Quest’anno ho cercato di buttare di meno e di aggiustare di più, di acquistare di meno, in modo più consapevole e di aver più cura e attenzione delle mie cose, di chiedere meno e di ringraziare di più, a parole e nei miei gesti quotidiani. Mi è sembrato di sentire che questo facesse di me una persona migliore e più ricca allo stesso tempo. Forse per questo credo che nessun regalo materiale possa sostituire tutto questo.

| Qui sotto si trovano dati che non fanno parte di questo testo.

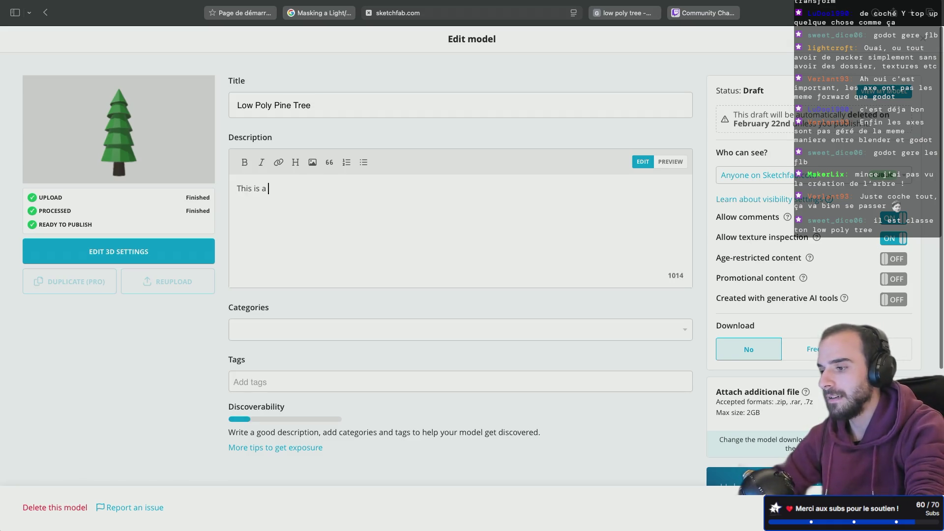
pyautogui.write('simple low ')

E’ stato ripensando a ciò che ho già e a ciò che non voglio più che ad un certo punto tutto è stato così evidente.

Per questo Natale ho solo 3 desideri: l’ebbrezza di una giornata passata a rilento per vivere e memorizzare ogni nanosecondo che spenderò con la mia famiglia, una vera buona notizia per noi donne e la neve, come nel più magico dei film.